Restate the listing below exactly, images excluded.

Dataset excerpts:
____

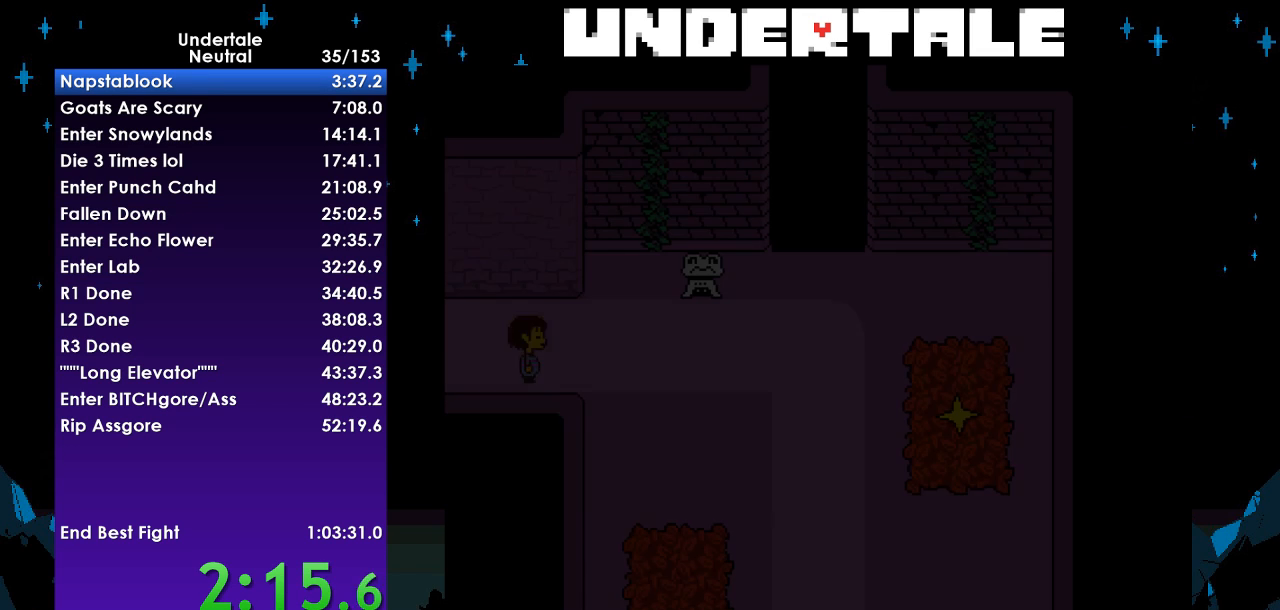
{"keys": ["down", "right", "shift"], "events": [[200, "z", "down"], [267, "x", "down"], [333, "x", "up"], [333, "z", "up"], [400, "return", "down"], [433, "shift", "down"], [500, "return", "up"]]}
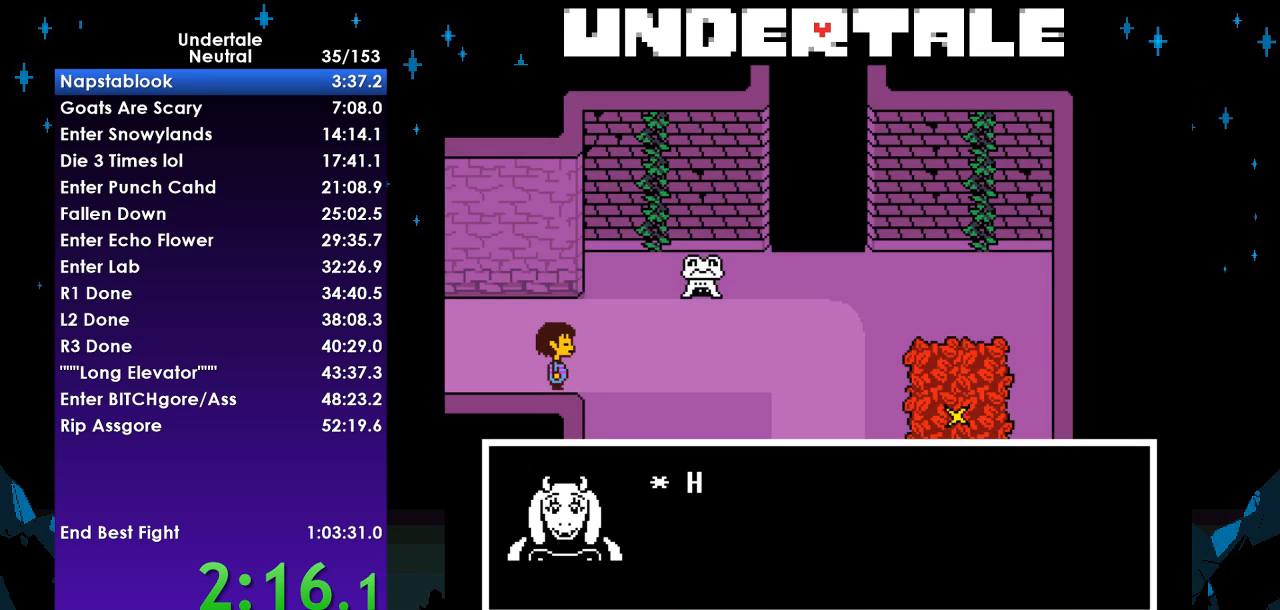
{"keys": ["down", "return", "right"], "events": [[33, "shift", "up"], [100, "z", "down"], [133, "x", "down"], [133, "z", "up"], [167, "return", "down"], [167, "x", "up"], [233, "shift", "down"], [333, "return", "up"], [333, "shift", "up"], [367, "z", "down"], [400, "x", "down"], [467, "z", "up"], [500, "return", "down"], [500, "x", "up"]]}
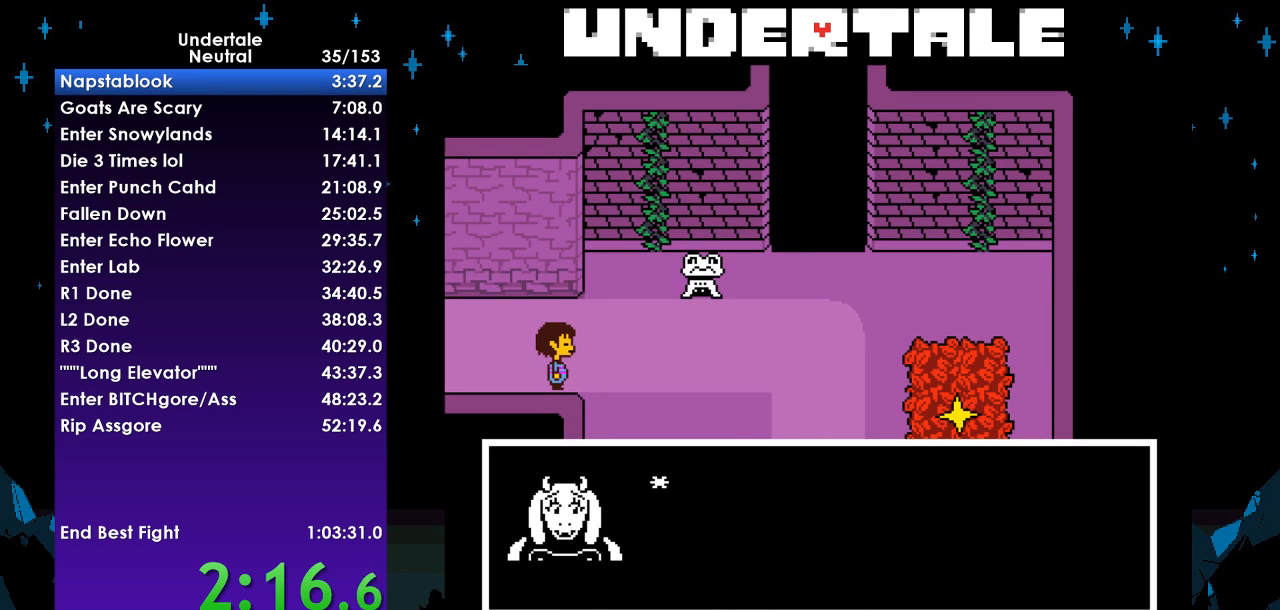
{"keys": ["down", "return", "right", "x"], "events": [[67, "shift", "down"], [133, "return", "up"], [133, "shift", "up"], [133, "z", "down"], [200, "x", "down"], [200, "z", "up"], [233, "return", "down"], [233, "x", "up"], [300, "shift", "down"], [367, "return", "up"], [367, "shift", "up"], [367, "z", "down"], [433, "x", "down"], [467, "return", "down"], [467, "z", "up"]]}
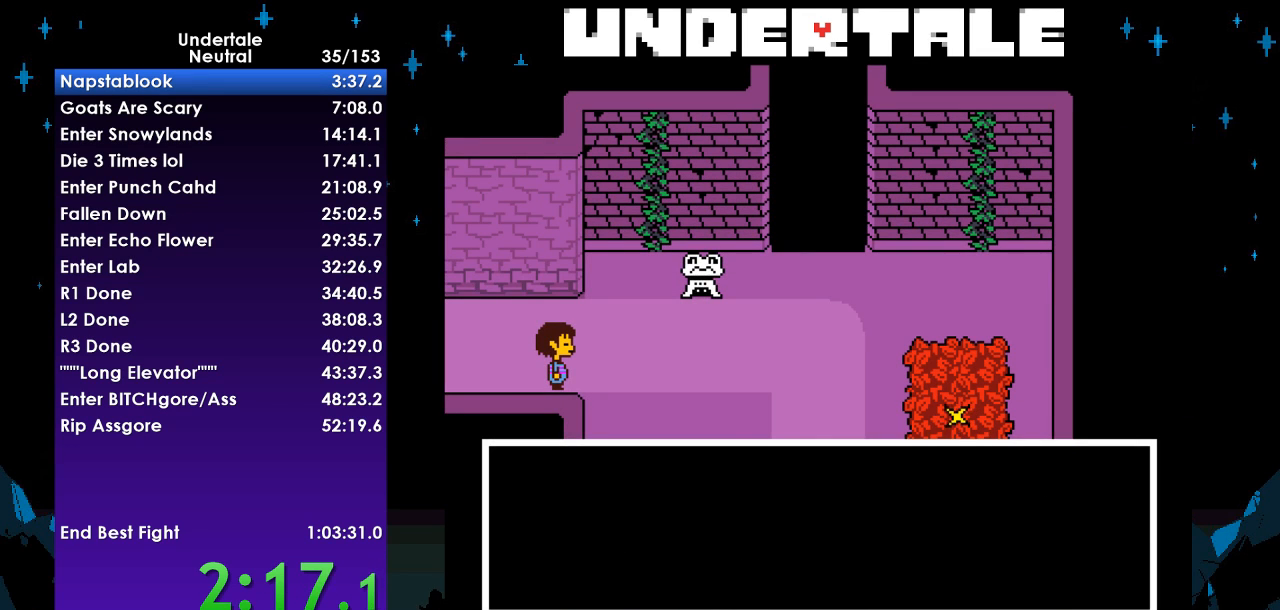
{"keys": ["down", "right"], "events": [[33, "shift", "down"], [33, "x", "up"], [100, "return", "up"], [100, "shift", "up"], [167, "z", "down"], [200, "x", "down"], [267, "x", "up"], [267, "z", "up"]]}
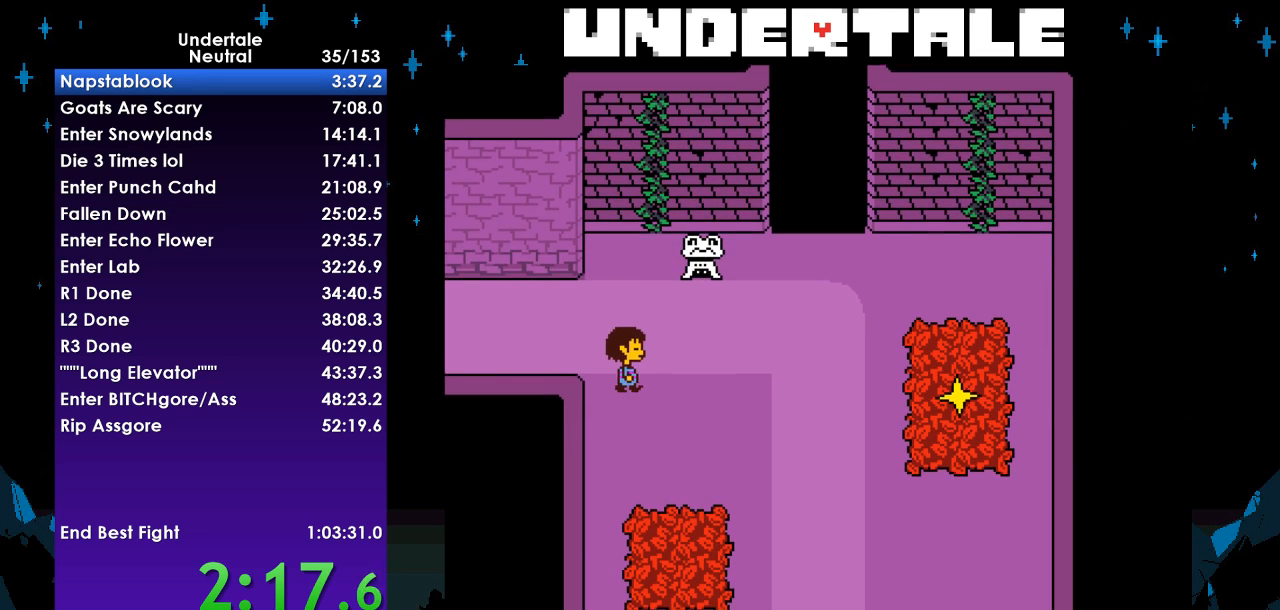
{"keys": ["down", "right"], "events": []}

____

Output for this task:
{"keys": ["down", "right", "shift"], "events": [[200, "z", "down"], [267, "x", "down"], [333, "x", "up"], [333, "z", "up"], [400, "return", "down"], [433, "shift", "down"], [500, "return", "up"]]}
{"keys": ["down", "return", "right"], "events": [[33, "shift", "up"], [100, "z", "down"], [133, "x", "down"], [133, "z", "up"], [167, "return", "down"], [167, "x", "up"], [233, "shift", "down"], [333, "return", "up"], [333, "shift", "up"], [367, "z", "down"], [400, "x", "down"], [467, "z", "up"], [500, "return", "down"], [500, "x", "up"]]}
{"keys": ["down", "return", "right", "x"], "events": [[67, "shift", "down"], [133, "return", "up"], [133, "shift", "up"], [133, "z", "down"], [200, "x", "down"], [200, "z", "up"], [233, "return", "down"], [233, "x", "up"], [300, "shift", "down"], [367, "return", "up"], [367, "shift", "up"], [367, "z", "down"], [433, "x", "down"], [467, "return", "down"], [467, "z", "up"]]}
{"keys": ["down", "right"], "events": [[33, "shift", "down"], [33, "x", "up"], [100, "return", "up"], [100, "shift", "up"], [167, "z", "down"], [200, "x", "down"], [267, "x", "up"], [267, "z", "up"]]}
{"keys": ["down", "right"], "events": []}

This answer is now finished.